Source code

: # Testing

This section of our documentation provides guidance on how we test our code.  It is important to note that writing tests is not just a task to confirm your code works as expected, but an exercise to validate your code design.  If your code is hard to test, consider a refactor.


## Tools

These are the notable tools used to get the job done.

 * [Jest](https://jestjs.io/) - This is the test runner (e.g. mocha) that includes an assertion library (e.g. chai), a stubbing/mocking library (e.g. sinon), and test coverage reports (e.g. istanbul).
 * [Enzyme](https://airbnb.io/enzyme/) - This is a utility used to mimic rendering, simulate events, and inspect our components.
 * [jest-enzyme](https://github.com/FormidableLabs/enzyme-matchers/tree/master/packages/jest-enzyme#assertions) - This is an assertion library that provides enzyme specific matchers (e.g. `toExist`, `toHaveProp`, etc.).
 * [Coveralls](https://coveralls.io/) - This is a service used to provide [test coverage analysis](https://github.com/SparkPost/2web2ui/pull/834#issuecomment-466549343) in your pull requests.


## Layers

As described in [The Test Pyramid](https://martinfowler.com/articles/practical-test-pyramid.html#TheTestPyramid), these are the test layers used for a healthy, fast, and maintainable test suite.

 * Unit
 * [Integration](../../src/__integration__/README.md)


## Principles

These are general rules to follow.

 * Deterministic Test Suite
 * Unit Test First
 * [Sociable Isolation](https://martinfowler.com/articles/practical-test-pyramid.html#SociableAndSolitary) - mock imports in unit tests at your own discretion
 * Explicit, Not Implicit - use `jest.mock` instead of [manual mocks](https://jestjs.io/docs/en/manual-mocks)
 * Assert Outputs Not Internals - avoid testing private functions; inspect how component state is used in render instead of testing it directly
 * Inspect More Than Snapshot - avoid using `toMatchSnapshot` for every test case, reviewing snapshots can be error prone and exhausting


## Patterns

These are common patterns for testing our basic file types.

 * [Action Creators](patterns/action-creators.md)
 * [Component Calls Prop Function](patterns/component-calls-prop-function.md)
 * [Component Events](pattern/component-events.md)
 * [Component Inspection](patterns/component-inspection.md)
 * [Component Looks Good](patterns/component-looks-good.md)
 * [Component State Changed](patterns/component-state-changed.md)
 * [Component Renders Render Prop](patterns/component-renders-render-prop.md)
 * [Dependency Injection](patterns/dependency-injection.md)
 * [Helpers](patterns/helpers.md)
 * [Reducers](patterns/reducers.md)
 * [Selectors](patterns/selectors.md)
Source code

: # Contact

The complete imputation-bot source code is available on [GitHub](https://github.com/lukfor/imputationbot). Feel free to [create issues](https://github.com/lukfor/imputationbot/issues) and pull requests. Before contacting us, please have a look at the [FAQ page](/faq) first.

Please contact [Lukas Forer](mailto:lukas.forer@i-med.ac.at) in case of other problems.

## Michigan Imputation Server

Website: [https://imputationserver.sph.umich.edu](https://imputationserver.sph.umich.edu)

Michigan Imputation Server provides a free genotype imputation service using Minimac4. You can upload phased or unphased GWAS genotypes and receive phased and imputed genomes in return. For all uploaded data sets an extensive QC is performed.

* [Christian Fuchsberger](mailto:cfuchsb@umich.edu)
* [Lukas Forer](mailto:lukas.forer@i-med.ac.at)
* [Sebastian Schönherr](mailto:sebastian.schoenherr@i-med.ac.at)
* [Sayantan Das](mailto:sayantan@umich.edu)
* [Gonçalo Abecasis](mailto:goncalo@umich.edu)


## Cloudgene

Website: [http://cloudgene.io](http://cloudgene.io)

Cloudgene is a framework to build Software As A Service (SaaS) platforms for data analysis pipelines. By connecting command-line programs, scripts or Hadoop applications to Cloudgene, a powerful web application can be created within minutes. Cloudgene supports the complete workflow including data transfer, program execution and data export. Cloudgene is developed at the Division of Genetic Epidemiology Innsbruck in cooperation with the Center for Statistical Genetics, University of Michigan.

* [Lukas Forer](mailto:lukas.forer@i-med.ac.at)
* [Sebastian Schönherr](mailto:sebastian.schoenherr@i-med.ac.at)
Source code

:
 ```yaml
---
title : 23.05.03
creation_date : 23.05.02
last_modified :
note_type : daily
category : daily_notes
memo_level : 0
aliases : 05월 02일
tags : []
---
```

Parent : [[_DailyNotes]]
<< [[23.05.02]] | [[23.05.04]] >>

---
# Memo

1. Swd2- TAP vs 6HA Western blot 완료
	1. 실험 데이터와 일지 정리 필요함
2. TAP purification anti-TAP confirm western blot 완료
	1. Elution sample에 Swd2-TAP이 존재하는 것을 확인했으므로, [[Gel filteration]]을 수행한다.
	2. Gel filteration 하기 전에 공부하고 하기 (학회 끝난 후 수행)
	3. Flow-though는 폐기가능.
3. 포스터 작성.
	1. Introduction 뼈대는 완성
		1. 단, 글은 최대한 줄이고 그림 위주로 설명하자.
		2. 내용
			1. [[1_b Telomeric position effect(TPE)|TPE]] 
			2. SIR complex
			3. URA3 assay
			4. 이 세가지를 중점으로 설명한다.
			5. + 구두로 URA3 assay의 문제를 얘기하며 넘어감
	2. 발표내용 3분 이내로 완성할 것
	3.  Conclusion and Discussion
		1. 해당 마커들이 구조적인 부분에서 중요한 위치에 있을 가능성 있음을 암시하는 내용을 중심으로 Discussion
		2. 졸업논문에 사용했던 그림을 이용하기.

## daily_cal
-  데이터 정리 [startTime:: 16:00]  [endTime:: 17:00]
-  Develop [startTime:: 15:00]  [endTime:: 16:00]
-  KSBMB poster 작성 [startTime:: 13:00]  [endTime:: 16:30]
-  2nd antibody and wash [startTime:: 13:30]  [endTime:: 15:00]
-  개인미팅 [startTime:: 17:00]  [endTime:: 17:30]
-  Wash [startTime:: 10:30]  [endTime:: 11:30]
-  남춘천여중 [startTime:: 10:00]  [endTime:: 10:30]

=-=-=-=-=

*Directions for this task:* Among the entries above, the line containing "1. 단, 글은 최대한 줄이고 그림 위주로 설명하자.", the line containing "Develop [startTime:: 15:00]", and all lines between them are to be restated word for word; nothing else belongs in the reply.

*Solution to the problem:*
		1. 단, 글은 최대한 줄이고 그림 위주로 설명하자.
		2. 내용
			1. [[1_b Telomeric position effect(TPE)|TPE]] 
			2. SIR complex
			3. URA3 assay
			4. 이 세가지를 중점으로 설명한다.
			5. + 구두로 URA3 assay의 문제를 얘기하며 넘어감
	2. 발표내용 3분 이내로 완성할 것
	3.  Conclusion and Discussion
		1. 해당 마커들이 구조적인 부분에서 중요한 위치에 있을 가능성 있음을 암시하는 내용을 중심으로 Discussion
		2. 졸업논문에 사용했던 그림을 이용하기.

## daily_cal
-  데이터 정리 [startTime:: 16:00]  [endTime:: 17:00]
-  Develop [startTime:: 15:00]  [endTime:: 16:00]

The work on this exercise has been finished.